Task objective: Output, exactly and in full, the entries that appear below.
━━━ Data supplied ━━━
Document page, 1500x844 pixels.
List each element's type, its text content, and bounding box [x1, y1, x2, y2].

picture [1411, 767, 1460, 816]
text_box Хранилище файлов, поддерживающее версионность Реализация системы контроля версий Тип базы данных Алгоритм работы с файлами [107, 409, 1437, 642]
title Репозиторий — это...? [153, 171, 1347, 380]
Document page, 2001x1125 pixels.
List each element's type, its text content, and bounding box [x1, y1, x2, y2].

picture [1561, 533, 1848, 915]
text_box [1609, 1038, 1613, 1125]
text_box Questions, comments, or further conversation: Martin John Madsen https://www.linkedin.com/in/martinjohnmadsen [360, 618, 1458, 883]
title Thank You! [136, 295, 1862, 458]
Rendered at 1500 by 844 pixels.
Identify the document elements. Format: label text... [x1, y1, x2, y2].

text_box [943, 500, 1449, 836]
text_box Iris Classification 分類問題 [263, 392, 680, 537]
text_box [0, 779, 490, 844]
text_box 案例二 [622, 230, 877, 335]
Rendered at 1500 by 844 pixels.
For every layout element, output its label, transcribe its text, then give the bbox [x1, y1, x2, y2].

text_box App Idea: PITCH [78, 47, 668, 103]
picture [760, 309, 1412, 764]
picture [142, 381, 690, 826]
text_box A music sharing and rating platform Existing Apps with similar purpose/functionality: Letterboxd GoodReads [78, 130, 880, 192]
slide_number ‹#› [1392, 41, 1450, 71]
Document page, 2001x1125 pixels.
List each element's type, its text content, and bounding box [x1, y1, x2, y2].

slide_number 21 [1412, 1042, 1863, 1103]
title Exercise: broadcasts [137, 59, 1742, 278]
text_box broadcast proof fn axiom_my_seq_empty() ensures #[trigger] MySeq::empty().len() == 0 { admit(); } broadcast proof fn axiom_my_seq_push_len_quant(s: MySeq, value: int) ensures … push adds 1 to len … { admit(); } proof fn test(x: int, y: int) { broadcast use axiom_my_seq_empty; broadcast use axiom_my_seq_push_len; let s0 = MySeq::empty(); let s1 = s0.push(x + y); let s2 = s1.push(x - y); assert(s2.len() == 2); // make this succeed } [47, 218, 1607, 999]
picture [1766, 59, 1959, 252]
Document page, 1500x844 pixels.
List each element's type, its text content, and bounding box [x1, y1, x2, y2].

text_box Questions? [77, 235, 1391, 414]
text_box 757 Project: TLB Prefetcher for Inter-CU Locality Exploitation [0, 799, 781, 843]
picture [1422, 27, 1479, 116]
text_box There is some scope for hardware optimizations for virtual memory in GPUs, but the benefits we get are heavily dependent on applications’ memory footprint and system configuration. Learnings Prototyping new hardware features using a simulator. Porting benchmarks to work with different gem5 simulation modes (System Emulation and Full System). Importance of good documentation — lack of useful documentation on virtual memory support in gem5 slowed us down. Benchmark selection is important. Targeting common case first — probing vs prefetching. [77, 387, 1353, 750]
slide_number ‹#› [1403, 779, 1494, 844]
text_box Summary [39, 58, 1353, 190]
━━━
Output of the exercise:
Document page, 1500x844 pixels.
List each element's type, its text content, and bounding box [x1, y1, x2, y2].

picture [1411, 767, 1460, 816]
text_box Хранилище файлов, поддерживающее версионность Реализация системы контроля версий Тип базы данных Алгоритм работы с файлами [107, 409, 1437, 642]
title Репозиторий — это...? [153, 171, 1347, 380]
Document page, 2001x1125 pixels.
List each element's type, its text content, and bounding box [x1, y1, x2, y2].

picture [1561, 533, 1848, 915]
text_box [1609, 1038, 1613, 1125]
text_box Questions, comments, or further conversation: Martin John Madsen https://www.linkedin.com/in/martinjohnmadsen [360, 618, 1458, 883]
title Thank You! [136, 295, 1862, 458]
Rendered at 1500 by 844 pixels.
Identify the document elements. Format: label text... [x1, y1, x2, y2].

text_box [943, 500, 1449, 836]
text_box Iris Classification 分類問題 [263, 392, 680, 537]
text_box [0, 779, 490, 844]
text_box 案例二 [622, 230, 877, 335]
Rendered at 1500 by 844 pixels.
For every layout element, output its label, transcribe its text, then give the bbox [x1, y1, x2, y2].

text_box App Idea: PITCH [78, 47, 668, 103]
picture [760, 309, 1412, 764]
picture [142, 381, 690, 826]
text_box A music sharing and rating platform Existing Apps with similar purpose/functionality: Letterboxd GoodReads [78, 130, 880, 192]
slide_number ‹#› [1392, 41, 1450, 71]
Document page, 2001x1125 pixels.
List each element's type, its text content, and bounding box [x1, y1, x2, y2].

slide_number 21 [1412, 1042, 1863, 1103]
title Exercise: broadcasts [137, 59, 1742, 278]
text_box broadcast proof fn axiom_my_seq_empty() ensures #[trigger] MySeq::empty().len() == 0 { admit(); } broadcast proof fn axiom_my_seq_push_len_quant(s: MySeq, value: int) ensures … push adds 1 to len … { admit(); } proof fn test(x: int, y: int) { broadcast use axiom_my_seq_empty; broadcast use axiom_my_seq_push_len; let s0 = MySeq::empty(); let s1 = s0.push(x + y); let s2 = s1.push(x - y); assert(s2.len() == 2); // make this succeed } [47, 218, 1607, 999]
picture [1766, 59, 1959, 252]
Document page, 1500x844 pixels.
List each element's type, its text content, and bounding box [x1, y1, x2, y2].

text_box Questions? [77, 235, 1391, 414]
text_box 757 Project: TLB Prefetcher for Inter-CU Locality Exploitation [0, 799, 781, 843]
picture [1422, 27, 1479, 116]
text_box There is some scope for hardware optimizations for virtual memory in GPUs, but the benefits we get are heavily dependent on applications’ memory footprint and system configuration. Learnings Prototyping new hardware features using a simulator. Porting benchmarks to work with different gem5 simulation modes (System Emulation and Full System). Importance of good documentation — lack of useful documentation on virtual memory support in gem5 slowed us down. Benchmark selection is important. Targeting common case first — probing vs prefetching. [77, 387, 1353, 750]
slide_number ‹#› [1403, 779, 1494, 844]
text_box Summary [39, 58, 1353, 190]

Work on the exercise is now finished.